* **Text passage**:
IFPRI’S Emily Schmidt helps train Tsegaye Birkneh (center) of the University of Hawassa and Abebe Mengesha (left) of the Bureau of Finance and Economic Development in GIS technology.Source: © 2012 H. Tilahun/IFPRI
In 2009, IFPRI’s Emily Schmidt, Mekamu Kedir, Hailu Shiferaw, and Helina Tilahun started to work with CSA’s statisticians on how to use geographic information systems (GIS), a cutting-edge database and mapmaking technology, to organize, manage, and visualize their huge databases. The CSA staff ultimately produced a series of atlases that provide in-depth information about the country.
Filling Data Gaps
But the CSA-IFPRI team didn’t stop there. They offered to take their training on the road to the country’s nine regional statistical offices in 2011. “The regional offices are aware of gaps in their datasets,” Helina says. “They are really concerned about increasing the capacity of their personnel so they can collect and report important data and indicators.”
At first, many were skeptical. “We weren’t sure it could be done,” says Schmidt. Given that technical courses outside of Addis Ababa are less common, it was unclear if resources needed for hands-on GIS training—such as computers and electricity—were available in more
remote areas.

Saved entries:

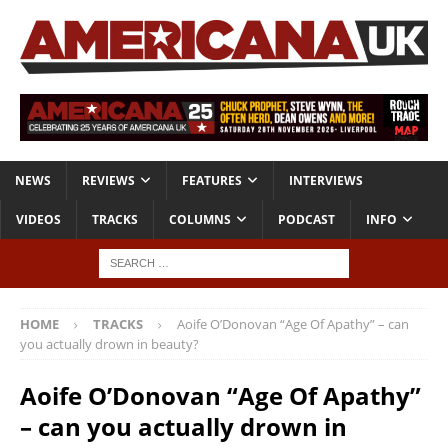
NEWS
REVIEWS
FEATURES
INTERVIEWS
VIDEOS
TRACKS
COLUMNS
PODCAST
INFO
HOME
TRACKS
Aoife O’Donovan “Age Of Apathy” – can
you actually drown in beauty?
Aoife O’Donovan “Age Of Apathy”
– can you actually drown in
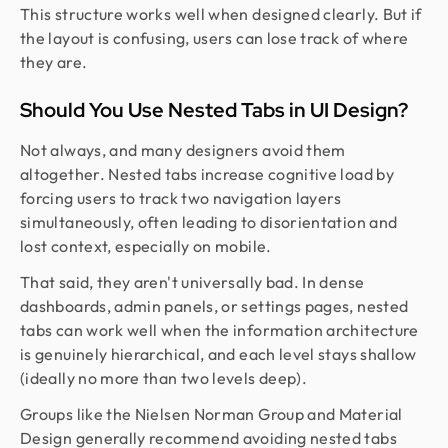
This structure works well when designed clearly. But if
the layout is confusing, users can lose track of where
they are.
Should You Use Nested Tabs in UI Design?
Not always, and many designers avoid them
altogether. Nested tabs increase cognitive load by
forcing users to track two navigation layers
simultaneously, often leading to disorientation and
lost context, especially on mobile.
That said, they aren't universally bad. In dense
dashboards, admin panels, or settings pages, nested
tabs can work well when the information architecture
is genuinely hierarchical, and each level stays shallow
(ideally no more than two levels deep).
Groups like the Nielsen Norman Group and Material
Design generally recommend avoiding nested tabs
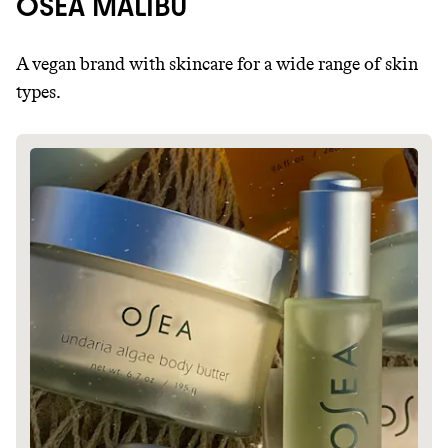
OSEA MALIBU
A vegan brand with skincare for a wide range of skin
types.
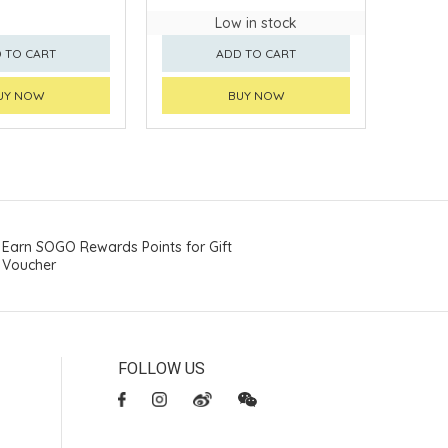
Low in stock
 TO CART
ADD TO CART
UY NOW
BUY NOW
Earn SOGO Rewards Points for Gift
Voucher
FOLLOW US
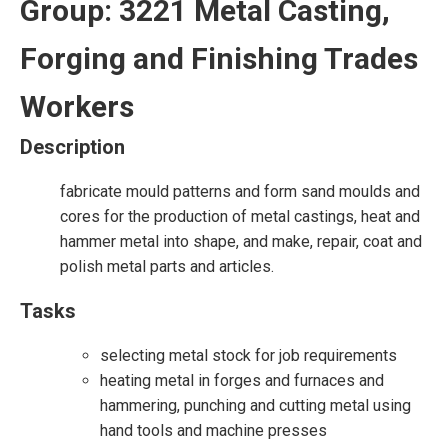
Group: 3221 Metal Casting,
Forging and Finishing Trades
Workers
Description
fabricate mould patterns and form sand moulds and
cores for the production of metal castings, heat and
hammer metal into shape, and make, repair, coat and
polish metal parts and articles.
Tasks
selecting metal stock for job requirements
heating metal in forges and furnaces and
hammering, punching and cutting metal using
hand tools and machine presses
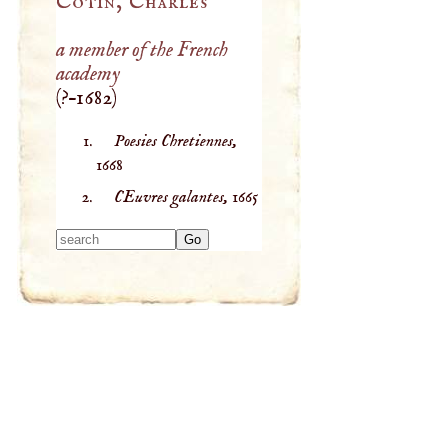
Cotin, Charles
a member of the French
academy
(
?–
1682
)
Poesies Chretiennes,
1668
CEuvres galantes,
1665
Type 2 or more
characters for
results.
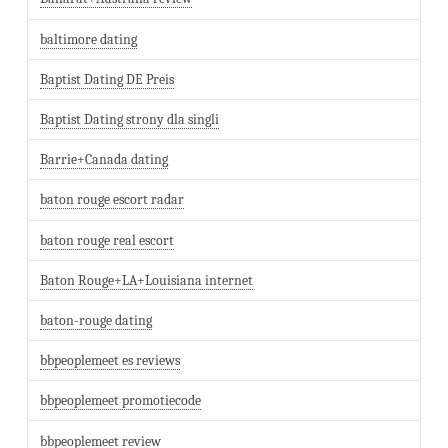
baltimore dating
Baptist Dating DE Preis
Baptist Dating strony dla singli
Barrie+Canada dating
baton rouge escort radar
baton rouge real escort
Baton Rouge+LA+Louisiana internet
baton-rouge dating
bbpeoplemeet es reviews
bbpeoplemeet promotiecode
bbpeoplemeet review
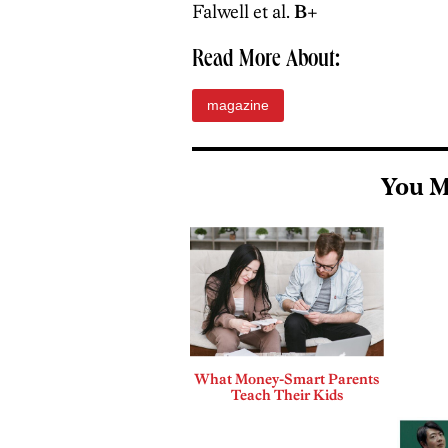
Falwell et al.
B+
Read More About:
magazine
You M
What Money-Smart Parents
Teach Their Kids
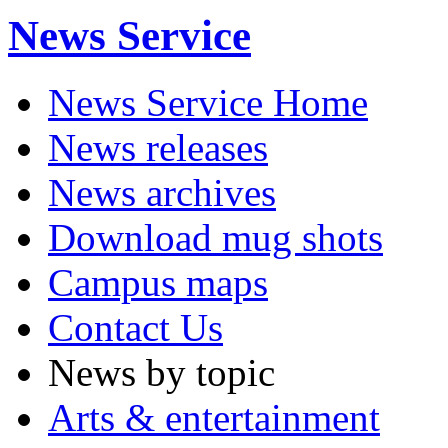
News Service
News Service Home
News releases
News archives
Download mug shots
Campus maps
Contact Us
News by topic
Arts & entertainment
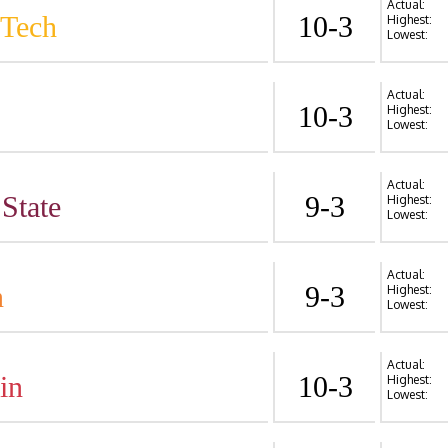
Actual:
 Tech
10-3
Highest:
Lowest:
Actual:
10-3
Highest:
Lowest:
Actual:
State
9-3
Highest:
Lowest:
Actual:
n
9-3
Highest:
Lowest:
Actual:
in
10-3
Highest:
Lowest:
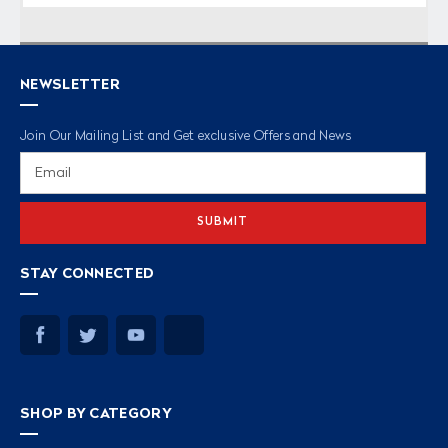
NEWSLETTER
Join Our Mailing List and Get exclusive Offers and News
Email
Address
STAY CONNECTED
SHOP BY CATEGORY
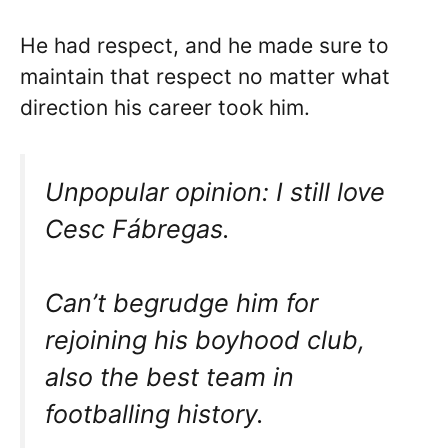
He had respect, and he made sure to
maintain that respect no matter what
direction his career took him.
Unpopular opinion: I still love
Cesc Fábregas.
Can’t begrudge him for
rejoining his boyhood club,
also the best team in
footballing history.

* **Work to complete**:
- a) Print the passage from the article on GIS training in Ethiopia starting with "Filling Data Gaps" and going on through "remote areas.".
- b) According to the article on GIS training in Ethiopia, how many regional statistical offices did the CSA-IFPRI team offer to take its training to?
- c) Carry the article on GIS training in Ethiopia forward from its last sentence.

* **Results for the exercise**:
- a)
Filling Data Gaps
But the CSA-IFPRI team didn’t stop there. They offered to take their training on the road to the country’s nine regional statistical offices in 2011. “The regional offices are aware of gaps in their datasets,” Helina says. “They are really concerned about increasing the capacity of their personnel so they can collect and report important data and indicators.”
At first, many were skeptical. “We weren’t sure it could be done,” says Schmidt. Given that technical courses outside of Addis Ababa are less common, it was unclear if resources needed for hands-on GIS training—such as computers and electricity—were available in more
remote areas.

- b) Nine regional statistical offices.

- c)
The CSA-IFPRI team designed a pilot training program in the Southern Nations Nationalities and Peoples Region
(SNNPR) about four hours’ drive from Addis Ababa. When they arrived in Hawassa, the regional capital, they were pleased with what they found. The regional officials and university professors invited to attend the training were eager and willing to expand their skills. The local university hosting the training was equipped with brand new computers, ready to be unpacked from their boxes.
Crisscrossing Ethiopia
After the hardware was assembled, the first training went so well that Schmidt and her team spent the year crisscrossing the country to train staff in the eight other regional offices—including the remote Afar Region. The technical skills spilled over beyond the training courses: many of the professors who took part in the training used IFPRI’s materials to design university courses on computer-generated mapmaking and spatial database management. The CSA in Addis Ababa went on to analyze and publish its own atlas, and the regional branches of the CSA are now working together to update and maintain indicators on key infrastructure throughout the country.
The CSA-IFPRI training program has now traveled beyond Ethiopia’s borders to Malawi and Mozambique. Schmidt and Mekamu worked with staff in the two countries’ agriculture ministries to map and analyze spatial patterns of key agricultural indicators.
“This GIS technology can help institutions analyze and visualize their data in a more user-friendly manner,” says Schmidt. “For example, by mapping literacy rates or health indicators throughout the country, researchers and policymakers can identify exactly where they should conduct more in-depth research or expand programs
and interventions.”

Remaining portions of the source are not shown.